09-12-2016 05:25 BJT

While Guangxi was preparing for the expo, our reporter Yang Zhou travelled to the region's port city of Qinzhou, the gateway to trade with ASEAN. Local businesses there have a better chance of accessing the lucrative Southeast Asia market, as cooperation between China and ASEAN grows.

For a long time, Doctor Cheng Linyou has been working on healthcare products that will soon be introduced to the Malaysian market. He works for a traditional Chinese medicine company in Qinzhou. For the company, the Malaysian market is close, but unknown.

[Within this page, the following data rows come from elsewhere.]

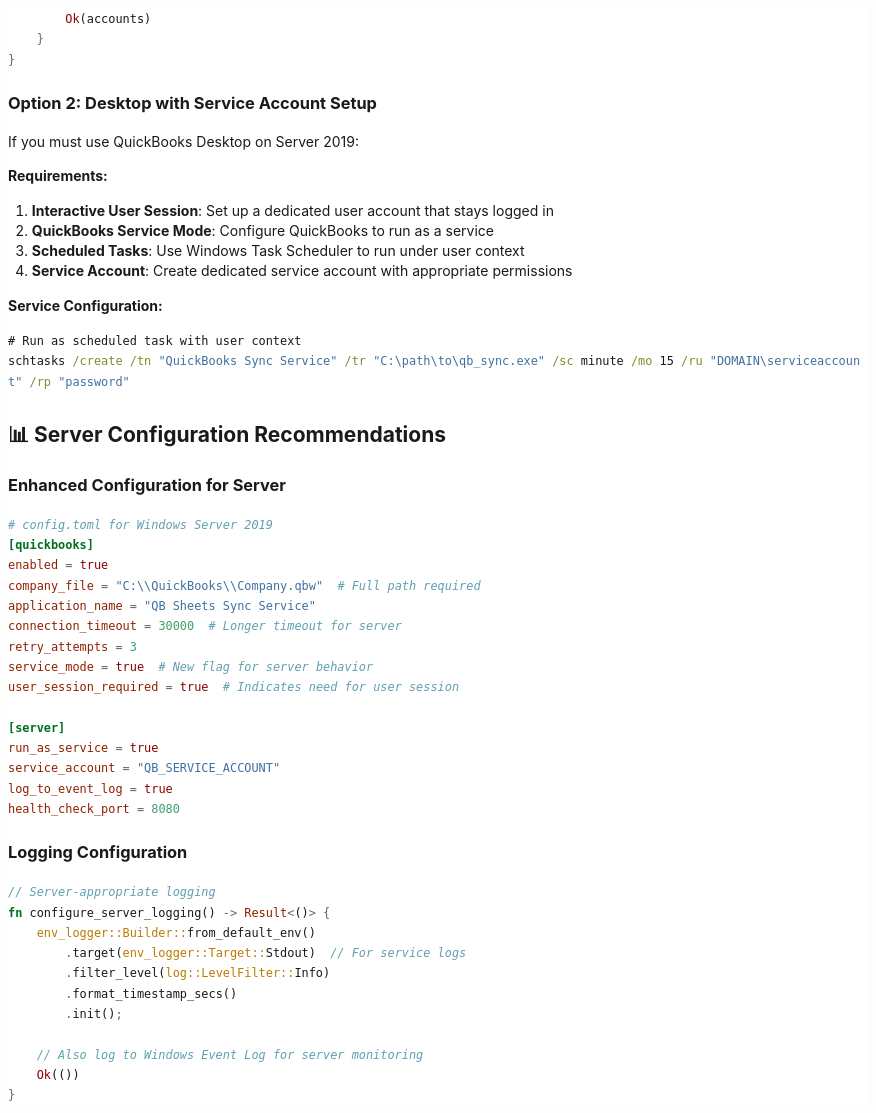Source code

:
 ```rust
        Ok(accounts)
    }
}
```

### **Option 2: Desktop with Service Account Setup**
If you must use QuickBooks Desktop on Server 2019:

**Requirements:**
1. **Interactive User Session**: Set up a dedicated user account that stays logged in
2. **QuickBooks Service Mode**: Configure QuickBooks to run as a service
3. **Scheduled Tasks**: Use Windows Task Scheduler to run under user context
4. **Service Account**: Create dedicated service account with appropriate permissions

**Service Configuration:**
```cmd
# Run as scheduled task with user context
schtasks /create /tn "QuickBooks Sync Service" /tr "C:\path\to\qb_sync.exe" /sc minute /mo 15 /ru "DOMAIN\serviceaccount" /rp "password"
```

## 📊 **Server Configuration Recommendations**

### **Enhanced Configuration for Server**
```toml
# config.toml for Windows Server 2019
[quickbooks]
enabled = true
company_file = "C:\\QuickBooks\\Company.qbw"  # Full path required
application_name = "QB Sheets Sync Service"
connection_timeout = 30000  # Longer timeout for server
retry_attempts = 3
service_mode = true  # New flag for server behavior
user_session_required = true  # Indicates need for user session

[server]
run_as_service = true
service_account = "QB_SERVICE_ACCOUNT"
log_to_event_log = true
health_check_port = 8080
```

### **Logging Configuration**
```rust
// Server-appropriate logging
fn configure_server_logging() -> Result<()> {
    env_logger::Builder::from_default_env()
        .target(env_logger::Target::Stdout)  // For service logs
        .filter_level(log::LevelFilter::Info)
        .format_timestamp_secs()
        .init();
    
    // Also log to Windows Event Log for server monitoring
    Ok(())
}
```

"We used to think about plans to enter the southeast Asia market years ago because traditional Chinese medicines are more welcomed there than in other international markets, but we soon gave up because we know so little about them. We also have concerns about policy and logistics," said Cheng Linyou, R&D director of Huibaoyuan Pharmaceutical.

3 years ago, leaders of China and Malaysia agreed to jointly build the industrial zone in Qinzhou. Dr. Cheng and his colleagues got what they urgently needed - a link to the overseas market.

"Through this platform, we have signed contracts with Malaysian partners who will distribute our products there. We have also gained access to the market for high quality raw materials. Many herbs which we use in our products are grown in Malaysia," Cheng said.

The industrial zone is just part of China's strategy, known as the new Maritime Silk Road. The project aims to establish deeper trade links with Asia, and especially ASEAN countries.

We have just traveled 120 kilometers from Nanning, where the China ASEAN Expo is happening. Now we are on the shore of Beibu Bay. The closer you get to the water, the greater you appreciate how vast this gateway to neighbouring countries is. Beyond the port here and across the bay is the South China Sea and then - the ASEAN market.

Unlike Doctor Cheng whose company is heading south, Wen Ming's trading companies are bringing ASEAN products back to China.

Wen Ming's company is much more sensitive to the global economic downturn. Tumbling commodity prices squeezed the profits from his business which used to import mineral ore from Australia. But China's policy of looking toward ASEAN give him an idea.

"Our business underwent a transformation last year. We imported over 20,000 tons of rice from Cambodia, Thailand, and Laos this year. We are benefitting from the free trade port here in Qinzhou which imports rice and fruit from ASEAN," Wen said.

Trade volume with ASEAN members has accounted for 20 percent of business activities in Qinzhou's free trade port. It increased 22 percent in the first seven months of this year.

"Trade is likely to keep going up because we have opened many more routes recently to connect the major ports in ASEAN countries, to make trade with the bloc a lot easier," said Wang Wenyuan, deputy director of Guangxi Qinzhou Free Trade Port Area.

China has invested significant resources into developing trade links with ASEAN and in Qinzhou at least, business is booming.